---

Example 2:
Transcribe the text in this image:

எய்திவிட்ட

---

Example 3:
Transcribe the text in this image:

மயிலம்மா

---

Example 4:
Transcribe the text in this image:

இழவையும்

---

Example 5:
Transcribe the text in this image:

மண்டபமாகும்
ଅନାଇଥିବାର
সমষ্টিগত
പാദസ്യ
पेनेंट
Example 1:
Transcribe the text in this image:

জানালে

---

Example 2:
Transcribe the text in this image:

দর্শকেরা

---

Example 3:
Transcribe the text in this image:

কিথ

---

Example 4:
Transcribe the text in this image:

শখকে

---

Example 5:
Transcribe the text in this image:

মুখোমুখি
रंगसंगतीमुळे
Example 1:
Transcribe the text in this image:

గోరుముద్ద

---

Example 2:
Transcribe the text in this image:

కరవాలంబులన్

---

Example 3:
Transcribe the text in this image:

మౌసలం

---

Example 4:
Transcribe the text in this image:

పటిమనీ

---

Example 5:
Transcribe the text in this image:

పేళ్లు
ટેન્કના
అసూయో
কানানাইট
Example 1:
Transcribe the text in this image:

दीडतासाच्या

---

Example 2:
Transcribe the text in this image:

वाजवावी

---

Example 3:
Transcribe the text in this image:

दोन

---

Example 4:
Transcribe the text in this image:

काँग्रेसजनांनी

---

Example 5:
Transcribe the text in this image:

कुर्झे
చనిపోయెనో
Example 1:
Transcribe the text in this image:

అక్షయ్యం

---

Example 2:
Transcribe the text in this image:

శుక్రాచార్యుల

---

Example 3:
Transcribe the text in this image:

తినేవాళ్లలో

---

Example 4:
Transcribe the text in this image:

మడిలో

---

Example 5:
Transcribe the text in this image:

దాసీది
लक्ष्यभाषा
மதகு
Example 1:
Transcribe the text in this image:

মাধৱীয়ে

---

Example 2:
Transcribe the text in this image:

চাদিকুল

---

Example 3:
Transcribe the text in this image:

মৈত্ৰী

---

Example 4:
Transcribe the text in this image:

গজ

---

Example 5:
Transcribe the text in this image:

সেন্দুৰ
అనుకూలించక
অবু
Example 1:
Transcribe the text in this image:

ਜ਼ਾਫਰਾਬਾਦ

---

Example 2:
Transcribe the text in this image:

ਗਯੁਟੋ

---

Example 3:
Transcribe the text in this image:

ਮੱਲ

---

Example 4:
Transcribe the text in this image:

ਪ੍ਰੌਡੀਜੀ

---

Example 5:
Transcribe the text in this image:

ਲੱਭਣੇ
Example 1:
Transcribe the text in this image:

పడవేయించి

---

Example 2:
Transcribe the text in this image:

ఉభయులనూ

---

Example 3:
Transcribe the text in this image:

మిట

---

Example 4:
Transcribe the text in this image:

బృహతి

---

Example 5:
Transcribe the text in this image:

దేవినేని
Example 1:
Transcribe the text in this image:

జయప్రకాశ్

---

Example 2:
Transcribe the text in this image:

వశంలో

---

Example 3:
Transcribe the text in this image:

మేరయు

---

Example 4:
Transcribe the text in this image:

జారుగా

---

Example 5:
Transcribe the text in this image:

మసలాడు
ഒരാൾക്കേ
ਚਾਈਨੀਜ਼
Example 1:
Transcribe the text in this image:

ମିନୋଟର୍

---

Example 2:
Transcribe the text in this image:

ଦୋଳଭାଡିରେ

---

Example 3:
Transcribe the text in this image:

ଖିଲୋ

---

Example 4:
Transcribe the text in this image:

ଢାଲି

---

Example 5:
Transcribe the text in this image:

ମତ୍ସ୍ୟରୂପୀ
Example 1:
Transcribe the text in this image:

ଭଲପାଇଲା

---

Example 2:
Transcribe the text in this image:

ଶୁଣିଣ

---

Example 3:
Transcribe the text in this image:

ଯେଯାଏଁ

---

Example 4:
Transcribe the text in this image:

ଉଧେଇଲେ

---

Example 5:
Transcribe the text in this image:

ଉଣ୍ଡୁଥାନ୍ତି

WHAT IS BEING ASKED:
Please output the listing in full, exactly as it was given above.

ANSWER BELOW:
---

Example 2:
Transcribe the text in this image:

எய்திவிட்ட

---

Example 3:
Transcribe the text in this image:

மயிலம்மா

---

Example 4:
Transcribe the text in this image:

இழவையும்

---

Example 5:
Transcribe the text in this image:

மண்டபமாகும்
ଅନାଇଥିବାର
সমষ্টিগত
പാദസ്യ
पेनेंट
Example 1:
Transcribe the text in this image:

জানালে

---

Example 2:
Transcribe the text in this image:

দর্শকেরা

---

Example 3:
Transcribe the text in this image:

কিথ

---

Example 4:
Transcribe the text in this image:

শখকে

---

Example 5:
Transcribe the text in this image:

মুখোমুখি
रंगसंगतीमुळे
Example 1:
Transcribe the text in this image:

గోరుముద్ద

---

Example 2:
Transcribe the text in this image:

కరవాలంబులన్

---

Example 3:
Transcribe the text in this image:

మౌసలం

---

Example 4:
Transcribe the text in this image:

పటిమనీ

---

Example 5:
Transcribe the text in this image:

పేళ్లు
ટેન્કના
అసూయో
কানানাইট
Example 1:
Transcribe the text in this image:

दीडतासाच्या

---

Example 2:
Transcribe the text in this image:

वाजवावी

---

Example 3:
Transcribe the text in this image:

दोन

---

Example 4:
Transcribe the text in this image:

काँग्रेसजनांनी

---

Example 5:
Transcribe the text in this image:

कुर्झे
చనిపోయెనో
Example 1:
Transcribe the text in this image:

అక్షయ్యం

---

Example 2:
Transcribe the text in this image:

శుక్రాచార్యుల

---

Example 3:
Transcribe the text in this image:

తినేవాళ్లలో

---

Example 4:
Transcribe the text in this image:

మడిలో

---

Example 5:
Transcribe the text in this image:

దాసీది
लक्ष्यभाषा
மதகு
Example 1:
Transcribe the text in this image:

মাধৱীয়ে

---

Example 2:
Transcribe the text in this image:

চাদিকুল

---

Example 3:
Transcribe the text in this image:

মৈত্ৰী

---

Example 4:
Transcribe the text in this image:

গজ

---

Example 5:
Transcribe the text in this image:

সেন্দুৰ
అనుకూలించక
অবু
Example 1:
Transcribe the text in this image:

ਜ਼ਾਫਰਾਬਾਦ

---

Example 2:
Transcribe the text in this image:

ਗਯੁਟੋ

---

Example 3:
Transcribe the text in this image:

ਮੱਲ

---

Example 4:
Transcribe the text in this image:

ਪ੍ਰੌਡੀਜੀ

---

Example 5:
Transcribe the text in this image:

ਲੱਭਣੇ
Example 1:
Transcribe the text in this image:

పడవేయించి

---

Example 2:
Transcribe the text in this image:

ఉభయులనూ

---

Example 3:
Transcribe the text in this image:

మిట

---

Example 4:
Transcribe the text in this image:

బృహతి

---

Example 5:
Transcribe the text in this image:

దేవినేని
Example 1:
Transcribe the text in this image:

జయప్రకాశ్

---

Example 2:
Transcribe the text in this image:

వశంలో

---

Example 3:
Transcribe the text in this image:

మేరయు

---

Example 4:
Transcribe the text in this image:

జారుగా

---

Example 5:
Transcribe the text in this image:

మసలాడు
ഒരാൾക്കേ
ਚਾਈਨੀਜ਼
Example 1:
Transcribe the text in this image:

ମିନୋଟର୍

---

Example 2:
Transcribe the text in this image:

ଦୋଳଭାଡିରେ

---

Example 3:
Transcribe the text in this image:

ଖିଲୋ

---

Example 4:
Transcribe the text in this image:

ଢାଲି

---

Example 5:
Transcribe the text in this image:

ମତ୍ସ୍ୟରୂପୀ
Example 1:
Transcribe the text in this image:

ଭଲପାଇଲା

---

Example 2:
Transcribe the text in this image:

ଶୁଣିଣ

---

Example 3:
Transcribe the text in this image:

ଯେଯାଏଁ

---

Example 4:
Transcribe the text in this image:

ଉଧେଇଲେ

---

Example 5:
Transcribe the text in this image:

ଉଣ୍ଡୁଥାନ୍ତି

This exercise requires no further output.